At first I was unprepared and found myself making exceptions, too many exceptions. The clients who insisted were soon granted an exception and allowed to pay hourly. My entire plan to convert clients to fixed-price support was in danger of unraveling.
Thankfully the light bulb went off and I realized that when I went to visit these clients and the subject of fees was brought up (which always occurred), it was critical that:
* I was prepared and had a printed copy of our support agreements. Before, I was just visiting clients and winging the explanation of what they'd receive for their annual fee.
* I had an additional option for clients who had different support needs; I developed a "small, medium, large" menu of fixed-support options.
* I limited the offer to one of the three fixed-price support options and did not retreat to offering to bill hourly.
This worked like a charm. Yes, customers still asked to pay hourly. But they accepted that we only provided support in one of three plans—all of which were paid in advance and fixed in cost. Once I started going into meetings prepared. I never once reverted to hourly billing for support.
Managing the transition of clients from hourly to fixed billing was surprisingly easy. We just stopped offering an hourly option. Clients accepted this, and when presented with our three options for support, they picked the option that most closely matched their needs.
There was some falloff of clients who left. Those clients typically were only paying for an hour or two of work per year (and often arguing about even being billed for that small amount). The end result is that the clients who stayed more than made up for the clients who left.
Most consulting firms don’t make the up-front effort to fully implement fixed-pricing concepts and instead put their efforts into “why they can’t implement them.”
One of my clients selected an option that was over three times higher than we would have priced the project hourly ($14,000 vs. $ 4,000). Their reason for doing so? They explained they were more comfortable knowing that we would be on-site for the entire duration and would manage all aspects of the project. In short they wanted to pay more —given the option.
This client has just returned for another upgrade of their system and the pricing option was similar. More importantly, they selected the “black card” (highest service level) price.
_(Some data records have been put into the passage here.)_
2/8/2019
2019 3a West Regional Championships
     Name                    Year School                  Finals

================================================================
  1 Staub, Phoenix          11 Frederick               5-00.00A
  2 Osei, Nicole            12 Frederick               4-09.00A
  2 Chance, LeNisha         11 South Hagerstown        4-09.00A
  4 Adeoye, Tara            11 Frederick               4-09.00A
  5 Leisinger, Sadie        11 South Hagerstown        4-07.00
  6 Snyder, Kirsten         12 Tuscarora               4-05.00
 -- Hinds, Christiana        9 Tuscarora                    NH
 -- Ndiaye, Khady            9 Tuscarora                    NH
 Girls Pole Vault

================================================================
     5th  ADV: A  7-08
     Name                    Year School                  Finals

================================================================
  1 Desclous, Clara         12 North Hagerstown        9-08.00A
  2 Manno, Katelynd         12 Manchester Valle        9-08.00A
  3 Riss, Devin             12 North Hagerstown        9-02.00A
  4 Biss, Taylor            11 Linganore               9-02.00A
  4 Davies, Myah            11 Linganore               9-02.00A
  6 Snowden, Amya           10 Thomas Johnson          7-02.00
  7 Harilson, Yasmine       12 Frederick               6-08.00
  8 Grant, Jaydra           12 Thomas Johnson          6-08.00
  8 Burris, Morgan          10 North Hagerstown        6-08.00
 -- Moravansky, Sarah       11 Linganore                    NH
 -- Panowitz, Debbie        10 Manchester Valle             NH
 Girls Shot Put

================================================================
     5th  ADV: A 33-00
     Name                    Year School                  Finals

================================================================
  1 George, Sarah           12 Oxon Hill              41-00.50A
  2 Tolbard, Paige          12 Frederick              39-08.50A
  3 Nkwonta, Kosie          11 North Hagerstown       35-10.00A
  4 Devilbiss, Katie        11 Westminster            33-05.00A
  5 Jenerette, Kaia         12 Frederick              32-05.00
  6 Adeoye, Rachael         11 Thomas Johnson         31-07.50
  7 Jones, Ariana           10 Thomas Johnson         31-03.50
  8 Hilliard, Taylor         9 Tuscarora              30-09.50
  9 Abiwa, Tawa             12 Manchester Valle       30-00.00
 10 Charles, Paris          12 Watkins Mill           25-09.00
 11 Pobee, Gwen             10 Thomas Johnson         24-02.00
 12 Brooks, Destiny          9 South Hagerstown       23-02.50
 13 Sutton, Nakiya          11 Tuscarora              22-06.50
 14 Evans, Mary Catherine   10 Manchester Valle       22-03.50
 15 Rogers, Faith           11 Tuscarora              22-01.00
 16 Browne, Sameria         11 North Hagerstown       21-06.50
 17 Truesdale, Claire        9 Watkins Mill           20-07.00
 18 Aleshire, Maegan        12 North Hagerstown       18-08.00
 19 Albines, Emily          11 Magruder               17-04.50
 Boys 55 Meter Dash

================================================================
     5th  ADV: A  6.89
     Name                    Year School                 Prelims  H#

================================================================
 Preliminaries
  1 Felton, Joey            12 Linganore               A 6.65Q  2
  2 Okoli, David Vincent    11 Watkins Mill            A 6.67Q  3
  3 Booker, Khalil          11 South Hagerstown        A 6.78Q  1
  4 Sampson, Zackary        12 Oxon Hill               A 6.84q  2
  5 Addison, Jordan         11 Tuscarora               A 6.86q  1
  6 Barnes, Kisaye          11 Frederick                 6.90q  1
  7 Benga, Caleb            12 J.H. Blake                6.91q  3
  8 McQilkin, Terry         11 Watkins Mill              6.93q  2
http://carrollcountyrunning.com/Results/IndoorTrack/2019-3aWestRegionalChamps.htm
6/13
Pricing is hard. There’s no magic bullet to compute a fixed price. We’ve made mistakes—but never to the extent that we lost a lot of money. Because all of our customers have an ongoing recurring service relationship with us, I’ve always considered the lifetime value of a customer to be more important than the profit from any one project. (Note: If we don’t feel there’s an ability to help a customer on a long-term recurring basis, we generally decline the work.)
There’s no better feeling than being able to devote whatever time it takes to complete a project without worrying that you need to run from a customer’s office because the hours are starting to add up and the bill would be too high if you stayed longer.
I believe that businesses need a trusted resource to provide candid experienced feedback when selecting or improving their existing technology. I do this by surrounding myself with smarter people with varied experiences who aid me in providing that feedback—even if it doesn’t result in a sale.
Making the change from billing for every hour to billing a fixed price for a project is hard work. It's also work that makes the business of servicing clients more enjoyable and profitable for both client and consultant. The client is no longer watching us like a hawk while we're on-site. In return we're free to manage the work so that there's only one outcome—total client satisfaction.
Wayne Schulz is the founder of Schulz Consulting. He began his career working for two professional service organizations and managing their consulting divisions. He has been active not only with the implementation of Sage MAS 90 and MAS 200 ERP software but often is engaged to help clients design or evaluate their current accounting procedures.